= Beginning of Section =
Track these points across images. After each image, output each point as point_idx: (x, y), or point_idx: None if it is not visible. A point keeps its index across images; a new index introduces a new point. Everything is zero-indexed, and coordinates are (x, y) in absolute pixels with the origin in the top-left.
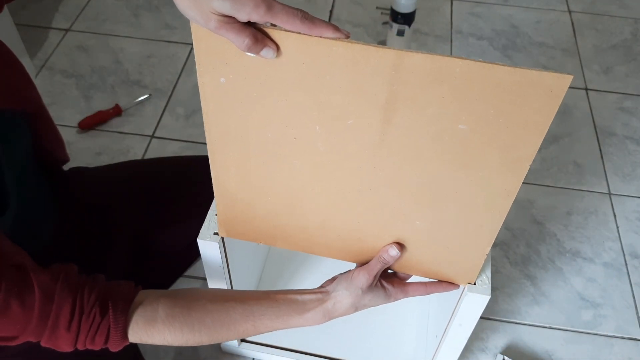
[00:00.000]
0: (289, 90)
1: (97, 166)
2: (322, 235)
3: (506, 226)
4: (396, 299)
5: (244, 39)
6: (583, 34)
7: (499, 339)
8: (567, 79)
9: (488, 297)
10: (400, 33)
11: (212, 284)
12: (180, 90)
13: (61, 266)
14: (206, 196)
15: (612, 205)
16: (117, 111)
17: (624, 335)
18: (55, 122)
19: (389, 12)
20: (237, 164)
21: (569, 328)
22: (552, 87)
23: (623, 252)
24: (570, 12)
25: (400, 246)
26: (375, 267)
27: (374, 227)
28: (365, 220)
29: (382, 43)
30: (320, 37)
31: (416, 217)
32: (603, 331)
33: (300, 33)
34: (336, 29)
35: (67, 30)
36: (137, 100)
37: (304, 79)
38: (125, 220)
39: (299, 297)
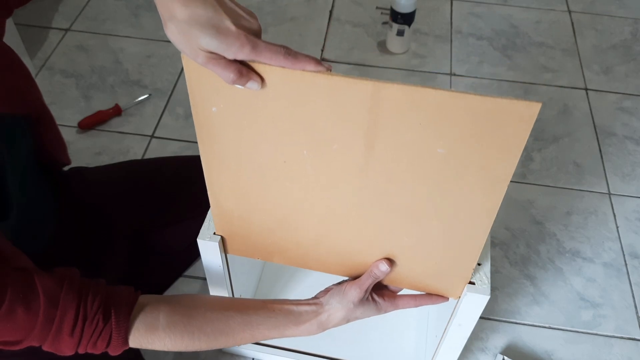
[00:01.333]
0: (276, 118)
1: (97, 166)
2: (316, 251)
3: (506, 226)
4: (386, 312)
5: (229, 74)
6: (583, 34)
7: (498, 339)
8: (536, 107)
9: (487, 297)
10: (400, 33)
11: (212, 284)
12: (180, 90)
13: (64, 270)
14: (206, 196)
15: (611, 205)
16: (116, 111)
17: (624, 336)
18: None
19: (388, 12)
20: (232, 185)
21: (568, 328)
22: (523, 114)
23: (623, 252)
24: (570, 12)
25: (390, 262)
26: (367, 282)
27: (365, 243)
28: (356, 236)
29: (382, 43)
30: (303, 70)
31: (403, 234)
32: (603, 331)
33: (284, 67)
34: (318, 62)
35: (67, 30)
36: (137, 100)
37: (290, 108)
38: (125, 220)
39: (295, 308)
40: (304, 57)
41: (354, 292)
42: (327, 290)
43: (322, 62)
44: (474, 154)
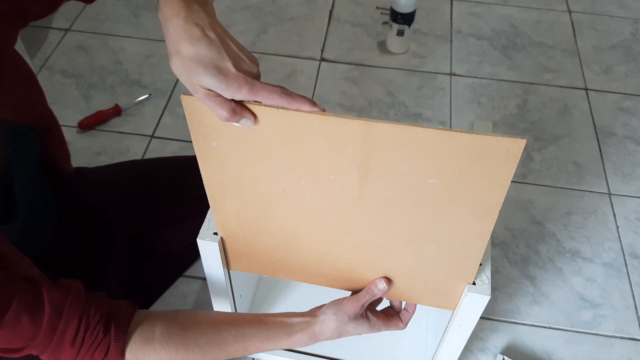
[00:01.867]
0: (274, 152)
1: (97, 166)
2: (318, 268)
3: (506, 226)
4: (379, 331)
5: (223, 112)
6: (583, 34)
7: (498, 339)
8: (522, 143)
9: (488, 298)
10: (400, 33)
11: (212, 284)
12: (180, 90)
13: (69, 281)
14: (206, 196)
15: (611, 205)
16: (116, 111)
17: (624, 336)
18: None
19: (388, 12)
20: (236, 209)
21: (568, 328)
22: (509, 149)
23: (623, 252)
24: (570, 12)
25: (389, 280)
26: (364, 298)
27: (365, 262)
28: (356, 256)
29: (382, 43)
30: (298, 110)
31: (401, 254)
32: (603, 331)
33: (279, 107)
34: (313, 103)
35: (67, 30)
36: (137, 100)
37: (286, 143)
38: (125, 220)
39: (287, 319)
40: (299, 97)
41: (351, 305)
42: (321, 306)
43: (316, 103)
44: (464, 184)
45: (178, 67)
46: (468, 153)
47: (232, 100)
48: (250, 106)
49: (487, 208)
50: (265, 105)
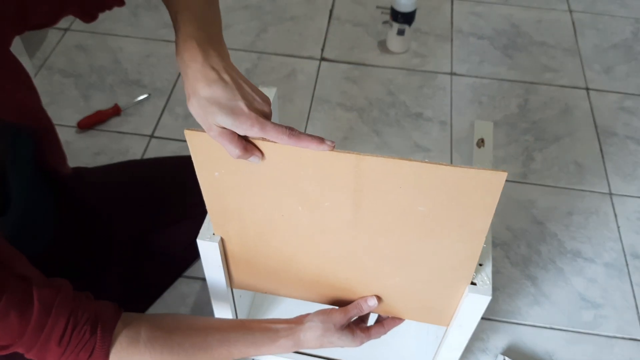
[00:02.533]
0: (271, 182)
1: (96, 166)
2: (316, 288)
3: (507, 226)
4: (362, 342)
5: (235, 149)
6: (584, 34)
7: (499, 340)
8: (503, 176)
9: (489, 298)
10: (401, 32)
11: (212, 285)
12: (179, 89)
13: (58, 280)
14: None
15: (613, 205)
16: (116, 111)
17: (625, 336)
18: (54, 122)
19: (389, 11)
20: (237, 233)
21: (569, 329)
22: (491, 180)
23: (624, 252)
24: (571, 11)
25: (379, 298)
26: (352, 311)
27: (360, 282)
28: (351, 278)
29: (383, 42)
30: (307, 148)
31: (394, 275)
32: (604, 332)
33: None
34: (320, 141)
35: (66, 29)
36: (136, 100)
37: (285, 174)
38: (125, 220)
39: (272, 325)
40: (307, 137)
41: (339, 316)
42: (308, 314)
43: (325, 140)
44: (451, 212)
45: (195, 107)
46: (453, 184)
47: (244, 139)
48: (257, 143)
49: (474, 233)
50: (270, 142)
= End of Section =
• Problem description
The records above need retyping in full. Omit the pictures, and change nothing else.

• Output for this exercise
Track these points across images. After each image, output each point as point_idx: (x, y), or point_idx: None if it is not visible. A point keeps its index across images; a new index introduces a new point. Everything is zero-indexed, and coordinates are (x, y) in absolute pixels with the origin in the top-left.
[00:00.000]
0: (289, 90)
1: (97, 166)
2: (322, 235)
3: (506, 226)
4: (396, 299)
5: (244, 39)
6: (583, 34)
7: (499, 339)
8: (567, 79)
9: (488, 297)
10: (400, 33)
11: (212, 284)
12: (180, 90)
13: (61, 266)
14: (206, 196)
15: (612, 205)
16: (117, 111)
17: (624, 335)
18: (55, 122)
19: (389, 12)
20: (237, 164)
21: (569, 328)
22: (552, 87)
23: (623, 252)
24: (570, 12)
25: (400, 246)
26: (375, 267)
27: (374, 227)
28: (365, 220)
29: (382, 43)
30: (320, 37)
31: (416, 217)
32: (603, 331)
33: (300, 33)
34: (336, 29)
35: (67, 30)
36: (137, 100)
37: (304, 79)
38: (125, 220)
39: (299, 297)
[00:01.333]
0: (276, 118)
1: (97, 166)
2: (316, 251)
3: (506, 226)
4: (386, 312)
5: (229, 74)
6: (583, 34)
7: (498, 339)
8: (536, 107)
9: (487, 297)
10: (400, 33)
11: (212, 284)
12: (180, 90)
13: (64, 270)
14: (206, 196)
15: (611, 205)
16: (116, 111)
17: (624, 336)
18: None
19: (388, 12)
20: (232, 185)
21: (568, 328)
22: (523, 114)
23: (623, 252)
24: (570, 12)
25: (390, 262)
26: (367, 282)
27: (365, 243)
28: (356, 236)
29: (382, 43)
30: (303, 70)
31: (403, 234)
32: (603, 331)
33: (284, 67)
34: (318, 62)
35: (67, 30)
36: (137, 100)
37: (290, 108)
38: (125, 220)
39: (295, 308)
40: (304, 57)
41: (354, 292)
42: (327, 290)
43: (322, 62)
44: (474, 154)
[00:01.867]
0: (274, 152)
1: (97, 166)
2: (318, 268)
3: (506, 226)
4: (379, 331)
5: (223, 112)
6: (583, 34)
7: (498, 339)
8: (522, 143)
9: (488, 298)
10: (400, 33)
11: (212, 284)
12: (180, 90)
13: (69, 281)
14: (206, 196)
15: (611, 205)
16: (116, 111)
17: (624, 336)
18: None
19: (388, 12)
20: (236, 209)
21: (568, 328)
22: (509, 149)
23: (623, 252)
24: (570, 12)
25: (389, 280)
26: (364, 298)
27: (365, 262)
28: (356, 256)
29: (382, 43)
30: (298, 110)
31: (401, 254)
32: (603, 331)
33: (279, 107)
34: (313, 103)
35: (67, 30)
36: (137, 100)
37: (286, 143)
38: (125, 220)
39: (287, 319)
40: (299, 97)
41: (351, 305)
42: (321, 306)
43: (316, 103)
44: (464, 184)
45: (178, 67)
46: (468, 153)
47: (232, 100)
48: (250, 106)
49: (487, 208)
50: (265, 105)
[00:02.533]
0: (271, 182)
1: (96, 166)
2: (316, 288)
3: (507, 226)
4: (362, 342)
5: (235, 149)
6: (584, 34)
7: (499, 340)
8: (503, 176)
9: (489, 298)
10: (401, 32)
11: (212, 285)
12: (179, 89)
13: (58, 280)
14: None
15: (613, 205)
16: (116, 111)
17: (625, 336)
18: (54, 122)
19: (389, 11)
20: (237, 233)
21: (569, 329)
22: (491, 180)
23: (624, 252)
24: (571, 11)
25: (379, 298)
26: (352, 311)
27: (360, 282)
28: (351, 278)
29: (383, 42)
30: (307, 148)
31: (394, 275)
32: (604, 332)
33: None
34: (320, 141)
35: (66, 29)
36: (136, 100)
37: (285, 174)
38: (125, 220)
39: (272, 325)
40: (307, 137)
41: (339, 316)
42: (308, 314)
43: (325, 140)
44: (451, 212)
45: (195, 107)
46: (453, 184)
47: (244, 139)
48: (257, 143)
49: (474, 233)
50: (270, 142)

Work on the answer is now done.